Look at its only two callers, btrfs_del_inode_ref_in_log() and
btrfs_del_dir_entries_in_log(), they both do:
if (dir->logged_trans < trans->transid)
return 0;
ret = join_running_log_trans(root);
if (ret)
return 0;
and
if (inode->logged_trans < trans->transid)
return 0;
ret = join_running_log_trans(root);
if (ret)
return 0;
Since you never fsync the files nor the directory containing them in
that test, we never end up calling join_running_log_trans().

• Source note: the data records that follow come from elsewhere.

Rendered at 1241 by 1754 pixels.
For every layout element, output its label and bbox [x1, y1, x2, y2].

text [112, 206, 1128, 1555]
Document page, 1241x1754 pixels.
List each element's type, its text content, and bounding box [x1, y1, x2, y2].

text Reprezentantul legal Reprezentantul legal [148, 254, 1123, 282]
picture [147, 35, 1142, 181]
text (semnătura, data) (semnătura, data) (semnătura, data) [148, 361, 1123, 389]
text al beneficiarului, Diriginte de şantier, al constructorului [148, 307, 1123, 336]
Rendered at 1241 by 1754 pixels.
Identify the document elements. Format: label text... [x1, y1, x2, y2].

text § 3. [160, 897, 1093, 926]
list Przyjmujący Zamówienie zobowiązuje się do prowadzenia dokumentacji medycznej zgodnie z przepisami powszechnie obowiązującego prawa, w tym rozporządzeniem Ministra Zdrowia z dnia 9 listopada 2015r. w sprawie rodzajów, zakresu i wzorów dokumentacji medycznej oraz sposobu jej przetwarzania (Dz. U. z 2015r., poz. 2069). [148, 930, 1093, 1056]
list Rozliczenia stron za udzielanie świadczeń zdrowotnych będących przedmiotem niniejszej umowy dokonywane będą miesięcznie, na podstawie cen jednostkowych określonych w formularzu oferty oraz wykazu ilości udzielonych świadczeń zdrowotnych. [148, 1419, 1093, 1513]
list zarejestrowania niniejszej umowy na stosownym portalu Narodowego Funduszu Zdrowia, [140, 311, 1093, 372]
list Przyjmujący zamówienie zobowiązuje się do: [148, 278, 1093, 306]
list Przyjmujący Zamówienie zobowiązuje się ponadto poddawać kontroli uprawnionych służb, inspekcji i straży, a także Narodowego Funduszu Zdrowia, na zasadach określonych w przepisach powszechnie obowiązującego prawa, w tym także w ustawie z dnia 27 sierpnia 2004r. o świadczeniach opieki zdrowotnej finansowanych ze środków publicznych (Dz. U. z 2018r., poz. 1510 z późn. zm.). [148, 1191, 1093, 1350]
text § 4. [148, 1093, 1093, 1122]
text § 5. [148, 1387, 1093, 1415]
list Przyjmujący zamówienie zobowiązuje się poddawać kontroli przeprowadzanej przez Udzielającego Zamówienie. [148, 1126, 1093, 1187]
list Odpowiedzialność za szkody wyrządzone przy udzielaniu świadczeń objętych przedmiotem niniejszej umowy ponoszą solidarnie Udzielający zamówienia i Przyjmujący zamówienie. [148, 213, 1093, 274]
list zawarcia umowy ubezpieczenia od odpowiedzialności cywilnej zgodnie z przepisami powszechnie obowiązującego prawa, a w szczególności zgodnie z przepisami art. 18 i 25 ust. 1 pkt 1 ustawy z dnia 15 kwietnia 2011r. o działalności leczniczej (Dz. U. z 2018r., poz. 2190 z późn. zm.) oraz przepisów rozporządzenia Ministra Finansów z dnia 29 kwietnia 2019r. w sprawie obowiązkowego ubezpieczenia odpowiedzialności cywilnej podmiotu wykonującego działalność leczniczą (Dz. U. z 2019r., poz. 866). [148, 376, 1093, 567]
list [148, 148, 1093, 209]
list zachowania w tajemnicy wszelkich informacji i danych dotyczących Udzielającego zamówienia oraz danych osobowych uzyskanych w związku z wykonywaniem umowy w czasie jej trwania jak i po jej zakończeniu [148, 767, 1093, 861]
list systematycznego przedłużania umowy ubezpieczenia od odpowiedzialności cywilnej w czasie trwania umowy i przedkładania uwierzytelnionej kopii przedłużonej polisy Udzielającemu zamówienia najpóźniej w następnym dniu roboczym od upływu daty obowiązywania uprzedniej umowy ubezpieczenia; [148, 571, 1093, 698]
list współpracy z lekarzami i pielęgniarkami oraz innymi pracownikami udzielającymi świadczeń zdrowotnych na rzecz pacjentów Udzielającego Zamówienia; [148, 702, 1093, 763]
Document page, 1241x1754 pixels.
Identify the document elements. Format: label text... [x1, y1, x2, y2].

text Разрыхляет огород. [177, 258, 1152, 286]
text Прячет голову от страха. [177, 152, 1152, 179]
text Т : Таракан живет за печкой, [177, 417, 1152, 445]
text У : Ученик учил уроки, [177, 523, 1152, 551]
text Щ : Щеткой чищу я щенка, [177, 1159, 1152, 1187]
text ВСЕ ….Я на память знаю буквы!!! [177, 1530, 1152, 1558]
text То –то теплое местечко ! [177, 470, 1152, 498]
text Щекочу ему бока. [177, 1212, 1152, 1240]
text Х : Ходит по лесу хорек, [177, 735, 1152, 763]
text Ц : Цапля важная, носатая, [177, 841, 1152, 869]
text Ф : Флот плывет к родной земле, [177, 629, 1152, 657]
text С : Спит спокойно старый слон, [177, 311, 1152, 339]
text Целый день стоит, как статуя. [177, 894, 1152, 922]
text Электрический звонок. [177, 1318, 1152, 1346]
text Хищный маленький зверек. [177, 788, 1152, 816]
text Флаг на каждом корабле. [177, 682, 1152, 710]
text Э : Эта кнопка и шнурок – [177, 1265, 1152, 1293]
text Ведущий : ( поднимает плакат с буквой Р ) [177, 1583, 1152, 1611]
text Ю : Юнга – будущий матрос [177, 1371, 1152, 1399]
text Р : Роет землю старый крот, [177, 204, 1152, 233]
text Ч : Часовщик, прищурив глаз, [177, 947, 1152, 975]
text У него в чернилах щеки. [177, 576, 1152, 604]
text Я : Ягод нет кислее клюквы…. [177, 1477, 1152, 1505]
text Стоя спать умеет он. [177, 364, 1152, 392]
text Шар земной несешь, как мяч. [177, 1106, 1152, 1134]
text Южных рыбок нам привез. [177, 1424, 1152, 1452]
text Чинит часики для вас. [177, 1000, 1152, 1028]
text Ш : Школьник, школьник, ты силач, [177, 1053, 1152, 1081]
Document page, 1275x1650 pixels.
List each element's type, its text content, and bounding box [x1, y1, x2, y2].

So I don't know where you got the 26%...
Thanks.
>
> >
> > Thanks.
> >
> >
> >>
> >>
> >> Here's the perf data without being butchered.
> >>
> >>> Signed-off-by: Nikolay Borisov <nborisov@xxxxxxxx>
> >>> ---
> >>>
> >>> This passed full xfstest run and the performance results were obtained with the
> >>> following testcase:
> >>>
> >>> #!/bin/bash
> >>> for i in {1..10}; do
> >>> echo "Testun run : %i"
> >>> ./ltp/fsstress -z -d /media/scratch/ -f creat=100 -n 500000
> >>> sync
> >>> time rm -rf /media/scratch/*
> >>> sync
> >>> done
> >>>
> >>> fs/btrfs/tree-log.c | 4 ----
> >>> 1 file changed, 4 deletions(-)
> >>>
> >>> diff --git a/fs/btrfs/tree-log.c b/fs/btrfs/tree-log.c
> >>> index 6adcd8a2c5c7..61744d8af106 100644
> >>> --- a/fs/btrfs/tree-log.c
> >>> +++ b/fs/btrfs/tree-log.c
> >>> @@ -188,10 +188,6 @@ static int join_running_log_trans(struct btrfs_root *root)
> >>> {
> >>> int ret = -ENOENT;
> >>>
> >>> - smp_mb();
> >>> - if (!root->log_root)
> >>> - return -ENOENT;
> >>> -
> >>> mutex_lock(&root->log_mutex);
> >>> if (root->log_root) {
> >>> ret = 0;
> >>>
> >
> >
> >
> > --
> > Filipe David Manana,
> >
> > “Whether you think you can, or you think you can't — you're right.”
> >
--
Filipe David Manana,
“Whether you think you can, or you think you can't — you're right.”